Rien de très grave ne pouvait vraisemblablement arriver, mais un petit traumatisme ou un ensevelissement complet n'étaient pas complètement à exclure. Ceci en raison de 3 facteurs principaux :
a) l’ampleur limitée de l'avalanche,
b) l'absence d'exposition (barres rocheuses, longue pente, arbres...)
c) la prise de distance de sécurité,
Si un seul de ces 3 points n'avaient pas été présents les conséquences auraient pues être grave.
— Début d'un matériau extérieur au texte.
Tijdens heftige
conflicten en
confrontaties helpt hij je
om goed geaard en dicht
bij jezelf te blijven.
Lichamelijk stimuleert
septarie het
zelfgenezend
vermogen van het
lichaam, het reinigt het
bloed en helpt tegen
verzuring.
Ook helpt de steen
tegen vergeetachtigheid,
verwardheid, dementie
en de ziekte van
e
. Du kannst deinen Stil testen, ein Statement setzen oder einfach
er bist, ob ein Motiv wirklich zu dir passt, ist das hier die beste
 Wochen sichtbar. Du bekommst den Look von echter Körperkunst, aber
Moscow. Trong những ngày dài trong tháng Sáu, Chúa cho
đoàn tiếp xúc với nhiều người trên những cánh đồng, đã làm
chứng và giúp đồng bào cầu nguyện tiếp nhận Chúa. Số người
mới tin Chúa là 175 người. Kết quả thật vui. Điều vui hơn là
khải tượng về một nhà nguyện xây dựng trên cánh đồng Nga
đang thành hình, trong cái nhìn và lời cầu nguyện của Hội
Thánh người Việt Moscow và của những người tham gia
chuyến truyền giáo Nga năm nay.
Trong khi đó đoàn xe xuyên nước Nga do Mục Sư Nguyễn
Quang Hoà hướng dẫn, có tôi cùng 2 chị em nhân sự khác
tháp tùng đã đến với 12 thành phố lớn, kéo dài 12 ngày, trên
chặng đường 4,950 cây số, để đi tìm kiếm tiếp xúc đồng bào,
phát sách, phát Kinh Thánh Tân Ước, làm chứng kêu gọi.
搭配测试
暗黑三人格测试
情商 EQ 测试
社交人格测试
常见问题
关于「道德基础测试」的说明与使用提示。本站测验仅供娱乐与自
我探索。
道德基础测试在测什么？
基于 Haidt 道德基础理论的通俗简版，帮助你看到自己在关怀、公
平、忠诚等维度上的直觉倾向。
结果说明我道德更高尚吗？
La question qui se pose évidement, c'est qu'aurais-je fais dans ce cas là ? J'ai tendance à penser que j'aurais aborder le problème différemment, mais ça reste des suppositions.

modifications

beaucoup plus de méfiance vis à vis des petites accumulations

mes conclusions :

Il faut garder en tête que même par risque 1, il est possible de déclencher des plaques et que l'analyse sur le terrain doit absolument compléter le BRA.

3 à 5cm de neige fraiche suffisent à former des plaques.

On était dans un cas très favorable où les plaques étaient facilement identifiables (c'est rarement le cas!), malgré (ou à cause ?) de cela je n'en ai pas suffisamment tenu compte dans mon choix de la trace.